What the task requires
Count the lines below that contain the string "pose", and reply with only the number.

Supplied material
↓
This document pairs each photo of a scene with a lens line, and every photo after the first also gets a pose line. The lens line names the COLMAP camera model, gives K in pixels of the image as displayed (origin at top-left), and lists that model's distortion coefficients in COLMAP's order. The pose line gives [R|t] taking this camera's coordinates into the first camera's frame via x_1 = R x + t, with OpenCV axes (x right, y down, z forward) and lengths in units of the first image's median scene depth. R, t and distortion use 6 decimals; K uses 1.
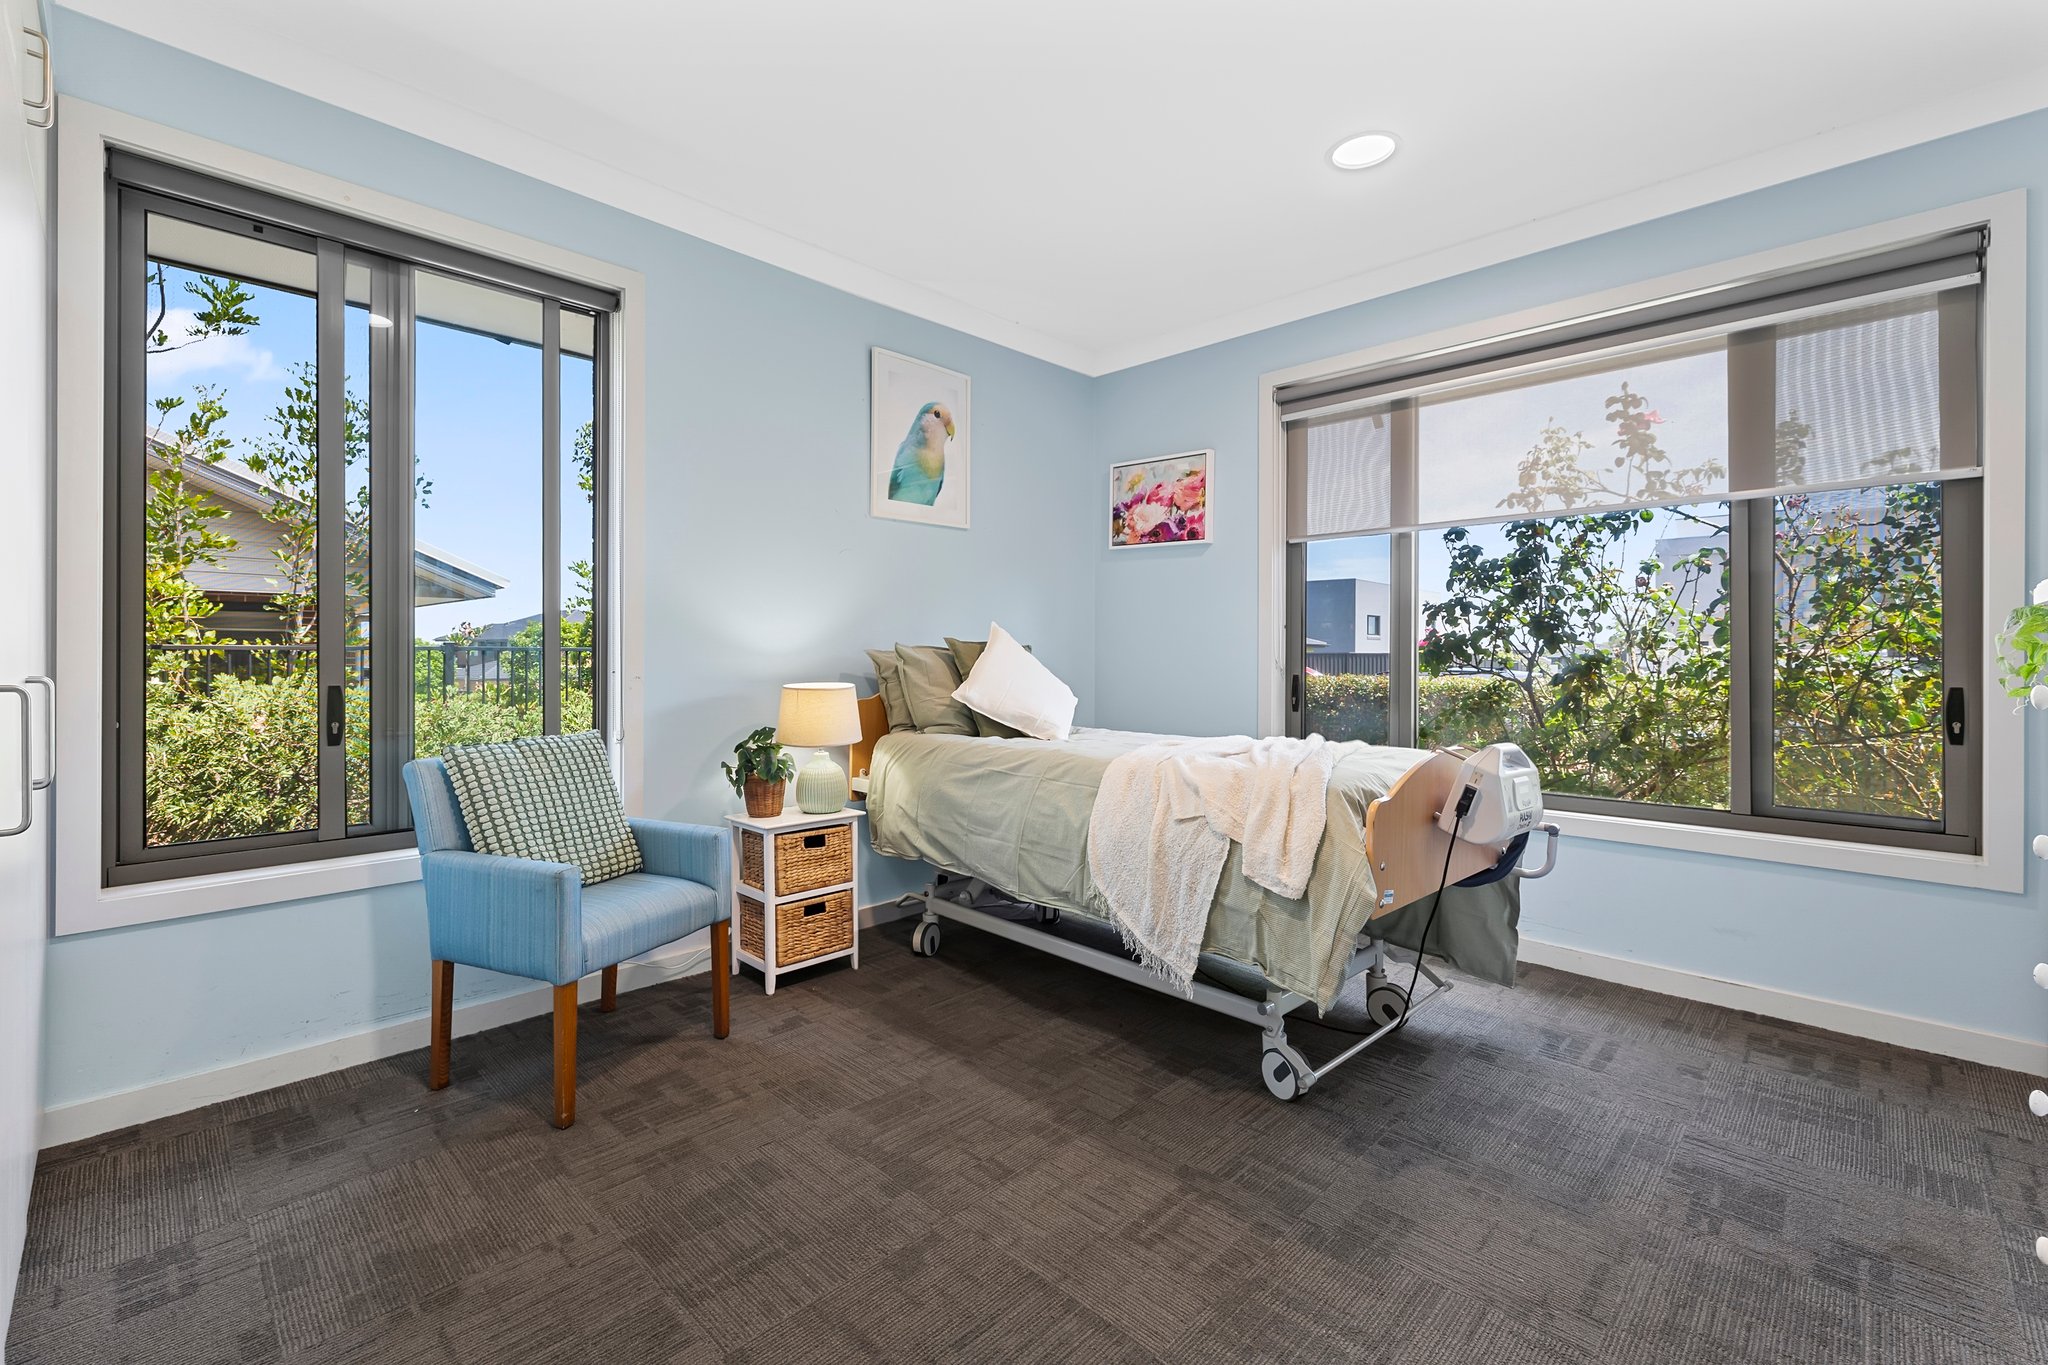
lens RADIAL K [[881.3, 0, 1021.9], [0, 881.3, 667.2], [0, 0, 1]] dist [0.000504, 0.000011]
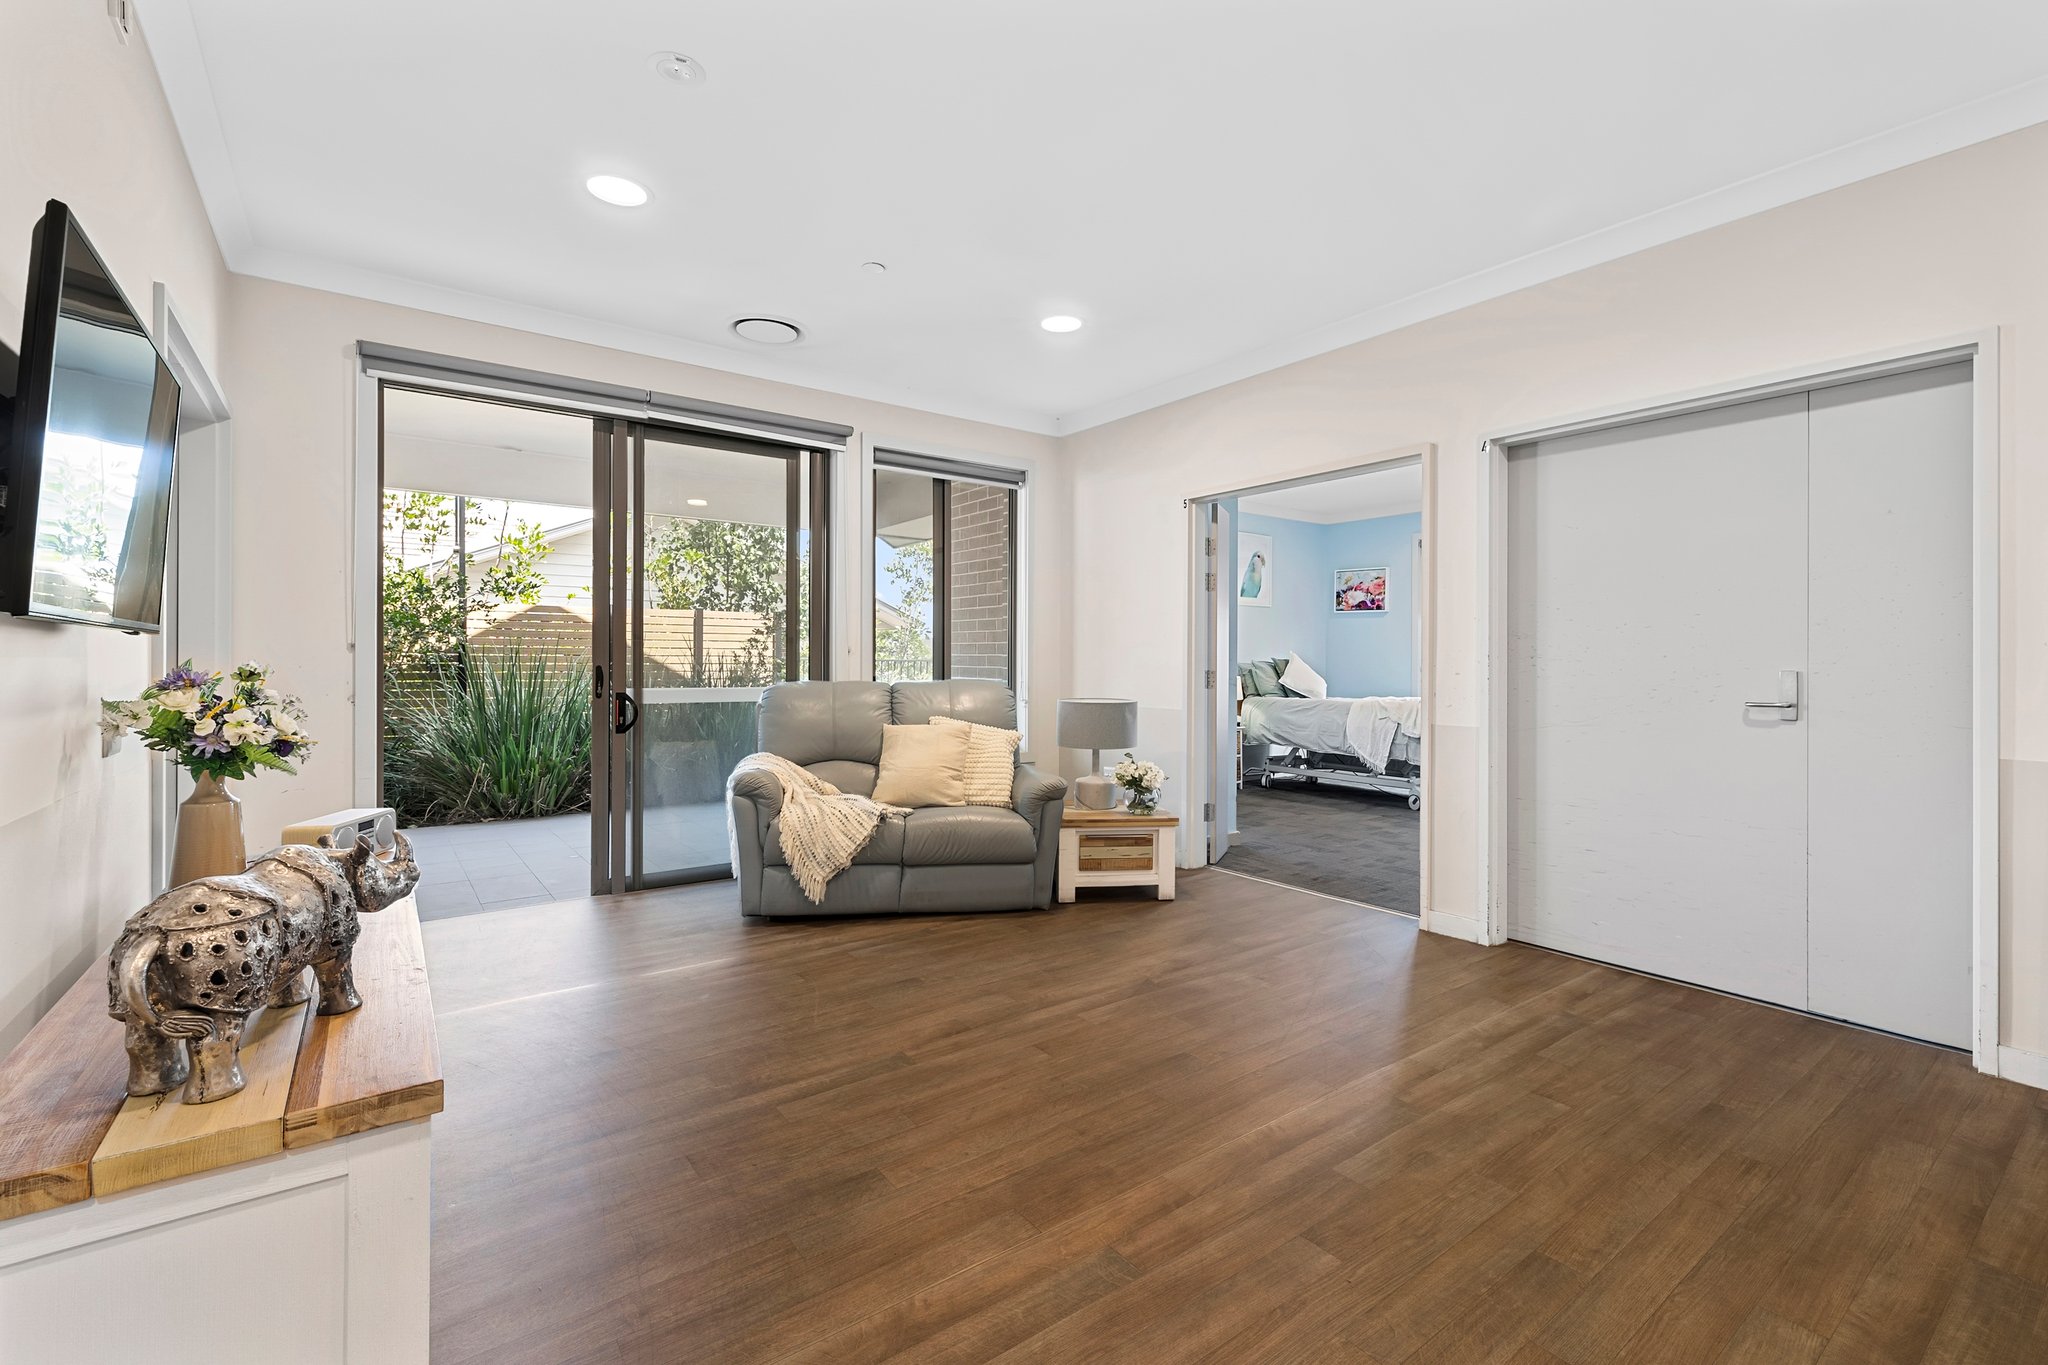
lens RADIAL K [[881.3, 0, 1023.8], [0, 881.3, 681.7], [0, 0, 1]] dist [0.000504, 0.000011]
pose [[0.985706, 0.000870, -0.168475, -0.343234], [-0.000155, 0.999991, 0.004254, 0.020604], [0.168477, -0.004167, 0.985697, -1.454843]]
↑
Task output
2